Profiles in Leadership: Dr. George Parker

Q: What have been the biggest challenges for you during this time?
A: Maintaining safety has always been at the forefront of our thinking and planning. If someone contracted COVID-19 because of something that we initiated, I would feel terrible. As the pandemic began, we were dealing with a disease that, at the time, we did not know much about, but we knew decisions that we were making could literally be life-or-death decisions. We also wanted to continue to provide some level of normalcy for all of our students and provide resources that would help them during this difficult

Q: What are some of the positive things that you’ve seen during this

A: The most positive thing that I’ve seen during this time is the love and dedication from our staff and also our students’ love for our staff and each other.

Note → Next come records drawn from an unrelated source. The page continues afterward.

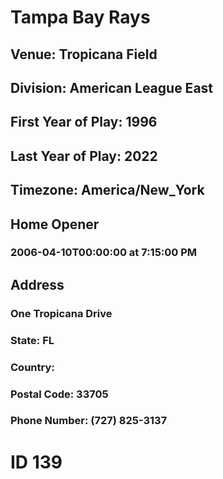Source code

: # Tampa Bay Rays
## Venue: Tropicana Field
## Division: American League East
## First Year of Play: 1996
## Last Year of Play: 2022
## Timezone: America/New_York
## Home Opener
### 2006-04-10T00:00:00 at 7:15:00 PM
## Address
### One Tropicana Drive
### State: FL
### Country: 
### Postal Code: 33705
### Phone Number: (727) 825-3137
# ID 139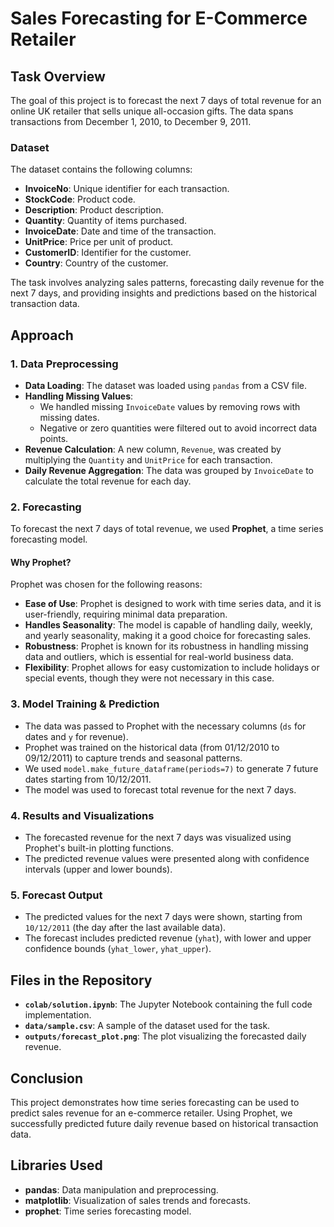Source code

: # Sales Forecasting for E-Commerce Retailer

## Task Overview
The goal of this project is to forecast the next 7 days of total revenue for an online UK retailer that sells unique all-occasion gifts. The data spans transactions from December 1, 2010, to December 9, 2011.

### Dataset
The dataset contains the following columns:
- **InvoiceNo**: Unique identifier for each transaction.
- **StockCode**: Product code.
- **Description**: Product description.
- **Quantity**: Quantity of items purchased.
- **InvoiceDate**: Date and time of the transaction.
- **UnitPrice**: Price per unit of product.
- **CustomerID**: Identifier for the customer.
- **Country**: Country of the customer.

The task involves analyzing sales patterns, forecasting daily revenue for the next 7 days, and providing insights and predictions based on the historical transaction data.

## Approach

### 1. Data Preprocessing
- **Data Loading**: The dataset was loaded using `pandas` from a CSV file.
- **Handling Missing Values**: 
  - We handled missing `InvoiceDate` values by removing rows with missing dates.
  - Negative or zero quantities were filtered out to avoid incorrect data points.
- **Revenue Calculation**: A new column, `Revenue`, was created by multiplying the `Quantity` and `UnitPrice` for each transaction.
- **Daily Revenue Aggregation**: The data was grouped by `InvoiceDate` to calculate the total revenue for each day.

### 2. Forecasting
To forecast the next 7 days of total revenue, we used **Prophet**, a time series forecasting model.

#### Why Prophet?
Prophet was chosen for the following reasons:
- **Ease of Use**: Prophet is designed to work with time series data, and it is user-friendly, requiring minimal data preparation.
- **Handles Seasonality**: The model is capable of handling daily, weekly, and yearly seasonality, making it a good choice for forecasting sales.
- **Robustness**: Prophet is known for its robustness in handling missing data and outliers, which is essential for real-world business data.
- **Flexibility**: Prophet allows for easy customization to include holidays or special events, though they were not necessary in this case.

### 3. Model Training & Prediction
- The data was passed to Prophet with the necessary columns (`ds` for dates and `y` for revenue).
- Prophet was trained on the historical data (from 01/12/2010 to 09/12/2011) to capture trends and seasonal patterns.
- We used `model.make_future_dataframe(periods=7)` to generate 7 future dates starting from 10/12/2011.
- The model was used to forecast total revenue for the next 7 days.

### 4. Results and Visualizations
- The forecasted revenue for the next 7 days was visualized using Prophet's built-in plotting functions.
- The predicted revenue values were presented along with confidence intervals (upper and lower bounds).

### 5. Forecast Output
- The predicted values for the next 7 days were shown, starting from `10/12/2011` (the day after the last available data).
- The forecast includes predicted revenue (`yhat`), with lower and upper confidence bounds (`yhat_lower`, `yhat_upper`).

## Files in the Repository
- **`colab/solution.ipynb`**: The Jupyter Notebook containing the full code implementation.
- **`data/sample.csv`**: A sample of the dataset used for the task.
- **`outputs/forecast_plot.png`**: The plot visualizing the forecasted daily revenue.

## Conclusion
This project demonstrates how time series forecasting can be used to predict sales revenue for an e-commerce retailer. Using Prophet, we successfully predicted future daily revenue based on historical transaction data.

## Libraries Used
- **pandas**: Data manipulation and preprocessing.
- **matplotlib**: Visualization of sales trends and forecasts.
- **prophet**: Time series forecasting model.


   
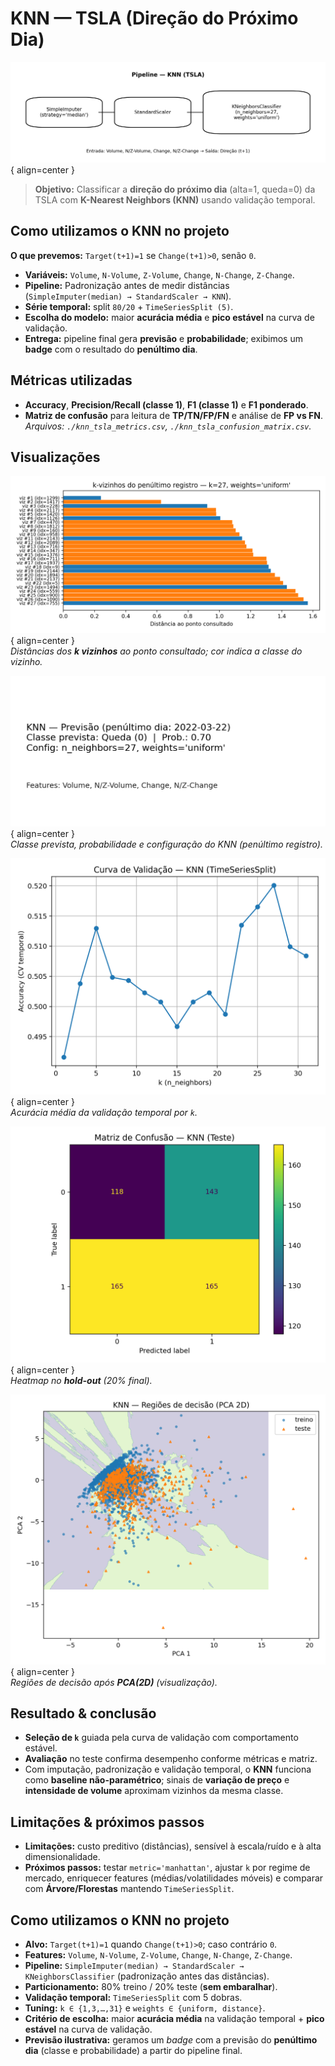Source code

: # KNN — TSLA (Direção do Próximo Dia)

![Pipeline KNN](./knn_pipeline.png){ align=center }

> **Objetivo:** Classificar a **direção do próximo dia** (alta=1, queda=0) da TSLA com **K-Nearest Neighbors (KNN)** usando validação temporal.

## Como utilizamos o KNN no projeto
**O que prevemos:** `Target(t+1)=1` se `Change(t+1)>0`, senão `0`.
- **Variáveis:** `Volume`, `N-Volume`, `Z-Volume`, `Change`, `N-Change`, `Z-Change`.
- **Pipeline:** Padronização antes de medir distâncias (`SimpleImputer(median) → StandardScaler → KNN`).
- **Série temporal:** split `80/20` + `TimeSeriesSplit (5)`.
- **Escolha do modelo:** maior **acurácia média** e **pico estável** na curva de validação.
- **Entrega:** pipeline final gera **previsão** e **probabilidade**; exibimos um **badge** com o resultado do **penúltimo dia**.

## Métricas utilizadas
- **Accuracy**, **Precision/Recall (classe 1)**, **F1 (classe 1)** e **F1 ponderado**.
- **Matriz de confusão** para leitura de **TP/TN/FP/FN** e análise de **FP vs FN**.  
  *Arquivos: `./knn_tsla_metrics.csv`, `./knn_tsla_confusion_matrix.csv`.*

## Visualizações
![k-vizinhos (amostra)](./knn_neighbors_example.png){ align=center }  
*Distâncias dos **k vizinhos** ao ponto consultado; cor indica a classe do vizinho.*

![Badge de previsão](./knn_prediction_badge.png){ align=center }  
*Classe prevista, probabilidade e configuração do KNN (penúltimo registro).*

![Curva de Validação — KNN](./knn_validation_curve.png){ align=center }  
*Acurácia média da validação temporal por `k`.*

![Matriz de Confusão — KNN (Teste)](./knn_tsla_confusion_matrix.png){ align=center }  
*Heatmap no **hold-out** (20% final).*

![Mapa de decisão PCA (ilustrativo)](./knn_decision_map_pca.png){ align=center }  
*Regiões de decisão após **PCA(2D)** (visualização).*

## Resultado & conclusão
- **Seleção de `k`** guiada pela curva de validação com comportamento estável.
- **Avaliação** no teste confirma desempenho conforme métricas e matriz.
- Com imputação, padronização e validação temporal, o **KNN** funciona como **baseline não-paramétrico**; sinais de **variação de preço** e **intensidade de volume** aproximam vizinhos da mesma classe.

## Limitações & próximos passos
- **Limitações:** custo preditivo (distâncias), sensível à escala/ruído e à alta dimensionalidade.
- **Próximos passos:** testar `metric='manhattan'`, ajustar `k` por regime de mercado, enriquecer features (médias/volatilidades móveis) e comparar com **Árvore/Florestas** mantendo `TimeSeriesSplit`.

## Como utilizamos o KNN no projeto
- **Alvo:** `Target(t+1)=1` quando `Change(t+1)>0`; caso contrário `0`.
- **Features:** `Volume`, `N-Volume`, `Z-Volume`, `Change`, `N-Change`, `Z-Change`.
- **Pipeline:** `SimpleImputer(median) → StandardScaler → KNeighborsClassifier` (padronização antes das distâncias).
- **Particionamento:** 80% treino / 20% teste (**sem embaralhar**).
- **Validação temporal:** `TimeSeriesSplit` com 5 dobras.
- **Tuning:** `k ∈ {1,3,…,31}` e `weights ∈ {uniform, distance}`.
- **Critério de escolha:** maior **acurácia média** na validação temporal + **pico estável** na curva de validação.
- **Previsão ilustrativa:** geramos um *badge* com a previsão do **penúltimo dia** (classe e probabilidade) a partir do pipeline final.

Those are things that in normal circumstances are easy to take for granted. Seeing the individual interactions that take place, whether on Zoom or other virtual platforms, have really stood out to me.

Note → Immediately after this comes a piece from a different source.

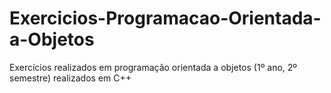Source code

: # Exercicios-Programacao-Orientada-a-Objetos
Exercícios realizados em programação orientada a objetos (1º ano, 2º semestre) realizados em C++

Q: What are you most proud of as your team has navigated through
this time?

A: The willingness to go above and beyond and the daily dedication of our Child Nutrition Services, security, and bus drivers who kept our meal distribution sites running efficiently have been a blessing to the community, our students, and families. Also our teachers who go above and beyond the requirements in connecting with their students multiple times a day to provide a sense of normalcy and consistency for them. These demonstrations of dedication have been exceptional among our staff.

Q: What community partnerships have been beneficial to NNPS
during this time?

A: We worked very closely with the Library System and Soundscapes who rolled into summer programming and are still trying to find new ways that they can provide opportunities for their students who they no longer see face-to-face. We also worked very closely with the City of Newport news as we transitioned into Phase Two, to bring back some level of childcare and Parks and Recreation. We have also partnered with the Newport News Police Department with our graduation ceremonies, which was a huge puzzle piece as we transitioned toward the end of the year. In addition, we partnered with the World Food Kitchen and the Virginia Peninsula FoodBank, who utilized our food distribution sites to provide additional resources for those who may be in need throughout our community.

Q: Tell us a little more about the tremendous planning that went into the Class of 2020 graduation.
A: First, we surveyed all of our seniors. My student advisory team, SAGE, which includes some AAD students, let me know that it would be a good idea to survey all of our seniors and ask them what would be ideal for them for graduation under these conditions. Overwhelmingly, our seniors indicated that they did not want a solely virtual graduation and that they wanted to walk across a stage in their caps and gowns and have their close family participate in some form of a ceremony. So we put together a program to do just that. Students received their caps, gowns, and regalia and physically attended a program where they had their name called and received their diploma in front of their families in a traditional sense. We were one of the first school divisions in our region to go public with our graduation plans. At the time of the announcement, we were in Phase One and limited to 10 people in a large venue, so we chose Todd Stadium as the venue. Fortunately, we moved into Phase Two which allowed 50 people to properly social distance together in a large venue, and we were able to have the ceremony live as well as livestream it on our Newport News Public Schools TV channel. This was an important tradition that we did not want to take away from our seniors.

Q: What opportunities do you see in the future of education post-pandemic?
A: With every challenge, there is opportunity. The opportunity from COVID-19 is that we are training a significant population of our students and our staff to become accustomed to a virtual learning environment. Teachers are getting more familiar with providing virtual learning instruction and continuing to build their skill set. Our 1-to-1 device initiative will also be expanded to grades 6-12 next year to train our teachers and prepare our students for a blended or virtual learning environment next year. Even when we are back to whatever “normal” will be, some of our instruction will be both face-to-face and online. This gives us flexibility to make adjustments at the secondary level. Elementary will follow suit as appropriate, as devices become available, but with elementary students, there needs to be another level of engagement that you can’t duplicate with an online format, so we will have to factor that in as well. As we move forward into the new school year, we must make sure that we are able to reach not only some students, but all as we begin teaching new curriculum as well.